Following a decent trading update, US trucking firm YRC Worldwide continues to shore up its equity valuation, which has now almost doubled to $12.4 a share since a trough in early February this year.
In our previous quarterly coverage, we argued that its less-than-truckload portfolio of assets was making good progress, and recent results arguably reinforced that view.
Operating revenues remained under pressure at $1.2bn in the three months ended 30 June, down 4% year-on-year. However, good costs management helped YRC shore up its operating profits, which rose to $57.2m and $70.6m, respectively, in the second quarter and in the first half of the year from $56.9m and $60.6m one year earlier.

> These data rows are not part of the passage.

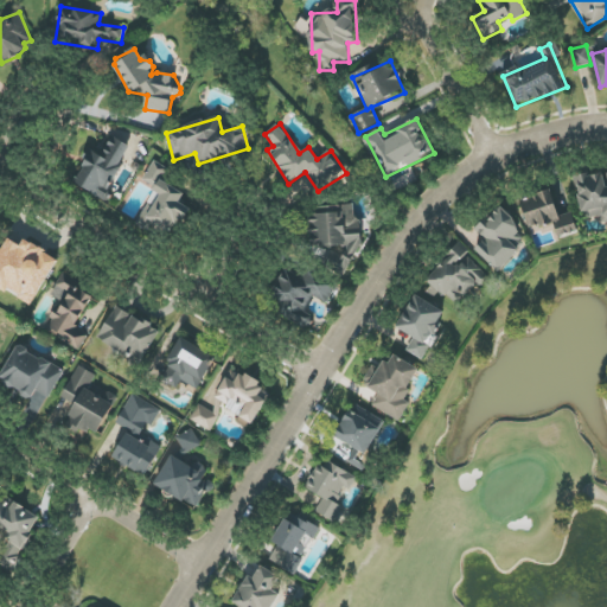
[(108,203),(113,193),(108,191),(132,147),(113,136),(103,153),(91,147),(71,181),(108,203)]
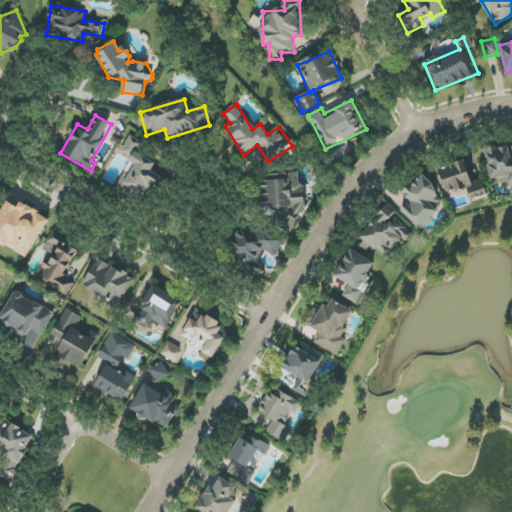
[(142,143),(131,136),(120,152),(131,160),(142,143)]
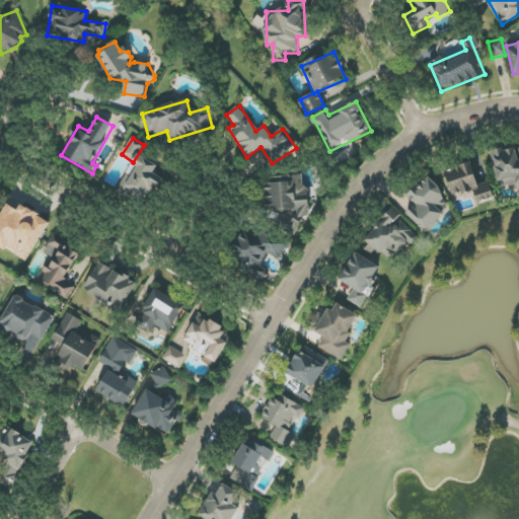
[(518,190),(518,148),(496,149),(496,187),(512,187),(512,191),(518,190)]
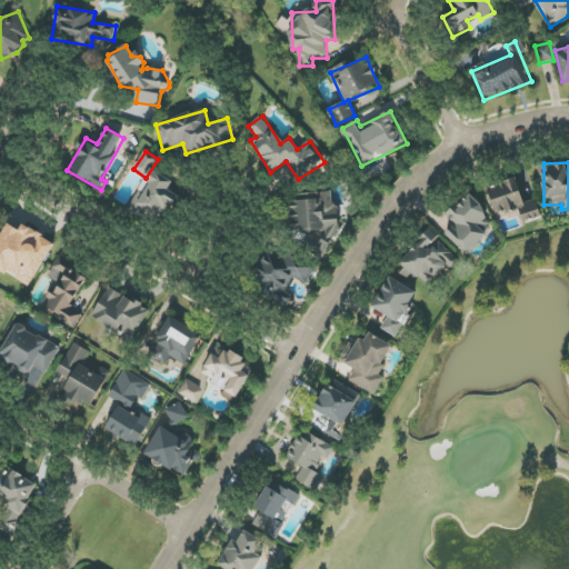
[(173,181),(150,169),(145,180),(149,182),(140,199),(136,197),(129,208),(159,226),(177,195),(169,189),(173,181)]
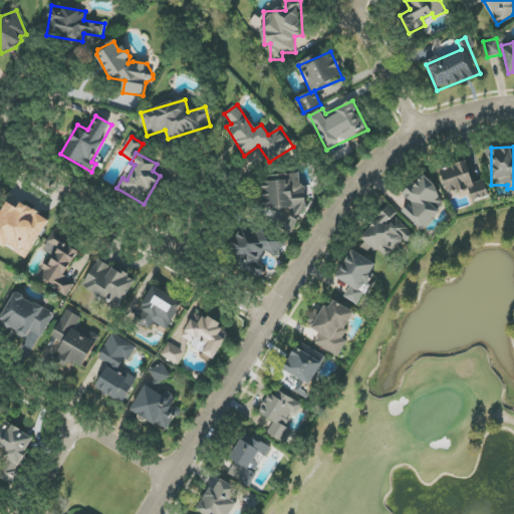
[(485,180),(474,183),(468,162),(441,169),(449,198),(469,193),(471,201),(489,196),(485,180)]
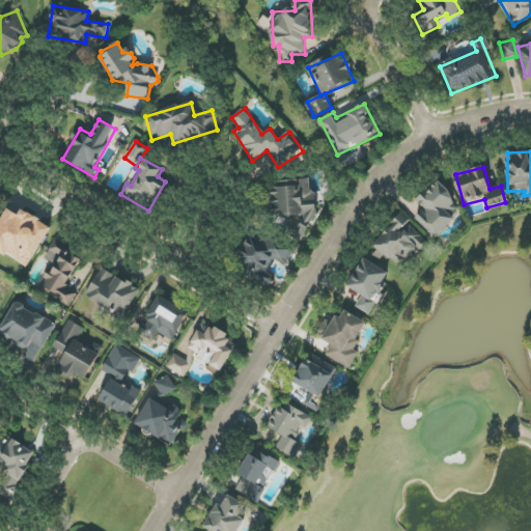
[(462,220),(444,183),(415,196),(423,213),(419,215),(428,234),(462,220)]
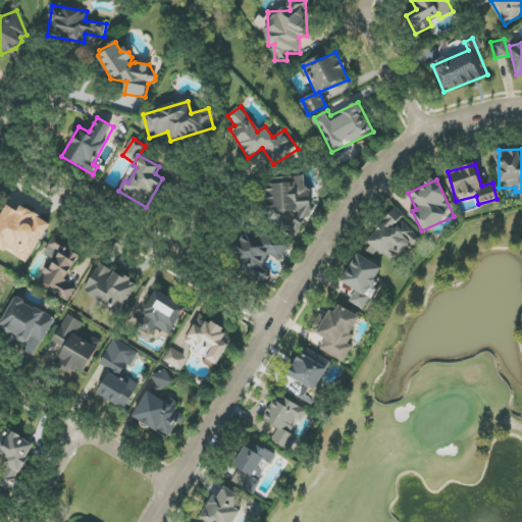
[(267,213),(271,212),(272,232),(299,230),(299,222),(311,222),(309,181),(266,184),(267,213)]
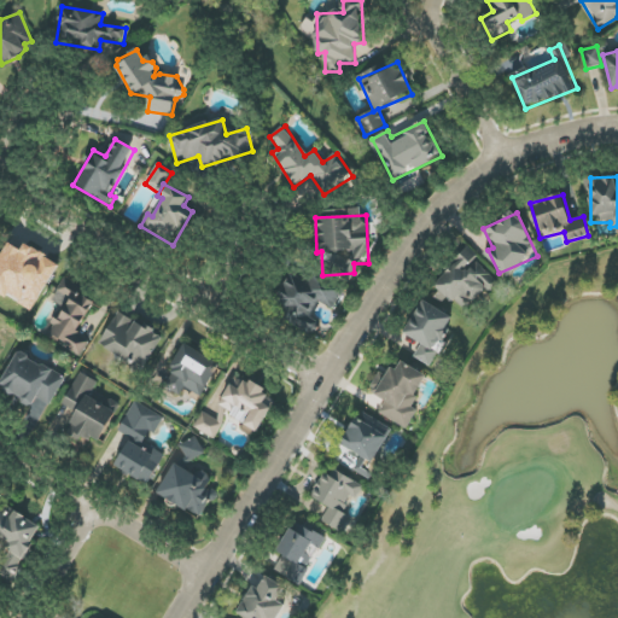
[(0,256),(0,295),(31,313),(60,263),(25,244),(22,250),(7,243),(0,256)]
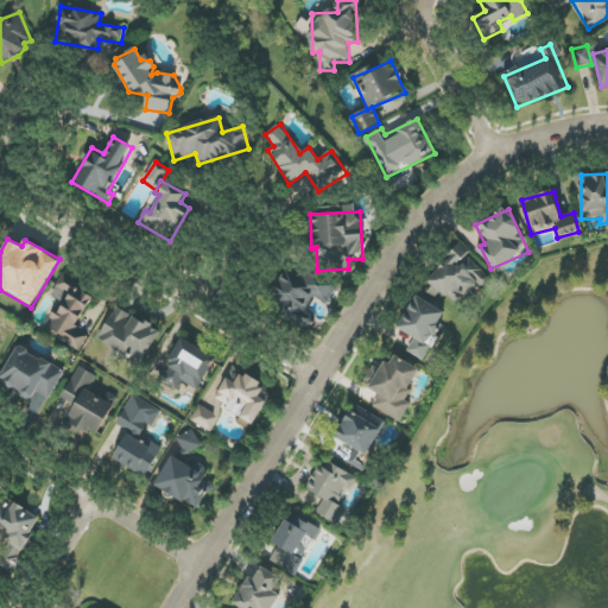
[(425,277),(434,286),(426,292),(434,301),(442,292),(449,301),(462,287),(467,293),(488,274),(461,245),(425,277)]
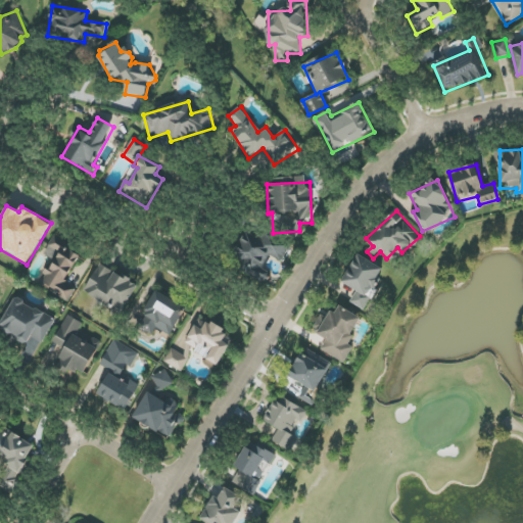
[(269,256),(284,263),(291,243),(267,233),(264,240),(245,232),(231,269),(266,283),(269,274),(263,272),(269,256)]
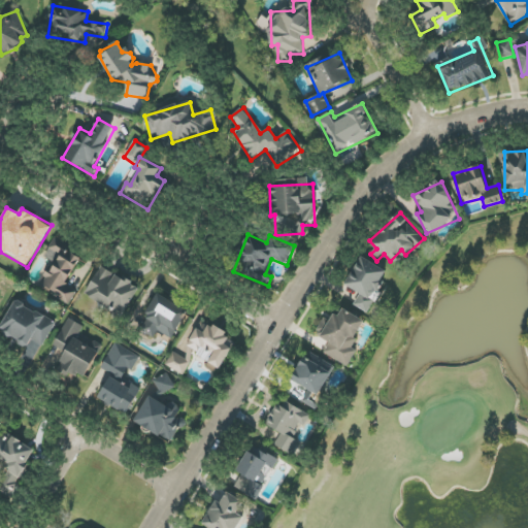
[(81,255),(54,240),(44,257),(53,261),(38,286),(70,303),(77,291),(66,285),(81,255)]
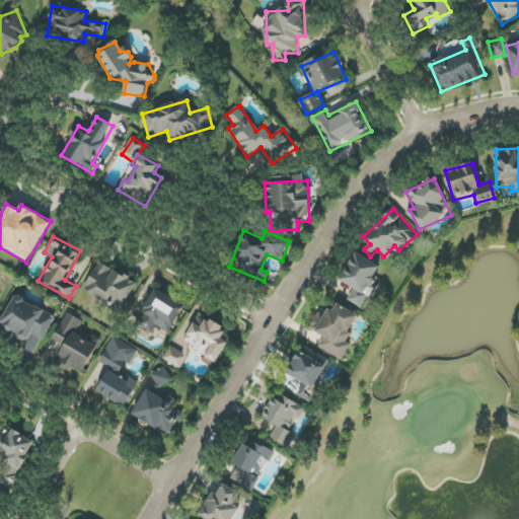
[(348,300),(362,308),(368,296),(366,295),(381,267),(355,252),(340,280),(354,289),(348,300)]
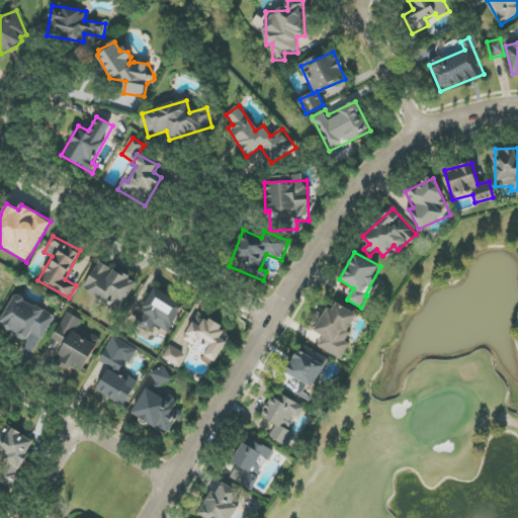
[(137,282),(98,261),(83,289),(120,311),(137,282)]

Its market cap is $413m, yet its enterprise value, which includes net debt, is about $1.2bn, and testifies to a stretched financial position – forward net leverage stands at about 3x, but is falling.
While its shares remain a speculative trade, given its current debt position and a zero-dividend policy, trading multiples still appear to point to a value story despite the recent rally, even though any possible capital appreciation from these levels depends on how the firm manages cash flows.
The good news, however, is that it recently almost reached break-even in terms of core free cash flows, with operating cash flow coming in at $47.5m in the first half of the year against $31.1m one year earlier. True, it had marginally higher capex requirements at $47.3m and incurred higher debt repayments, but cash and cash equivalents nonetheless surged to $243.5m from $184m in the previous quarter and from $173.8m at the end of 2015.
Financial improvements went hand-in-hand with a stronger operational performance. During the quarter, the firm said that YRC Freight launched its new Accelerated service which allows customers’ non-guaranteed shipments to reach their destinations one to two days faster than standard transit times.
Its operating ratio improved even though trading conditions remained challenging, with the group saying “second quarter 2016 tonnage per day decreased 6% at YRC Freight and 2.4% at the regional segment compared to the second quarter 2015”.
Year-on-year tonnage per day fell in the second quarter, but “in June the decline was much smaller than (in) April and May”, Chief Executive James Welch noted.
“While the uncertain industrial economy continues to impact the trucking industry, we remain focused on actions within our control,” he added.
Although second-quarter results did not meet the company’s expectations, at least operationally, it continues “to strengthen for the long-term” at a time when pricing discipline in the LTL sector remains steady despite macroeconomic headwinds and lower fuel surcharge revenues.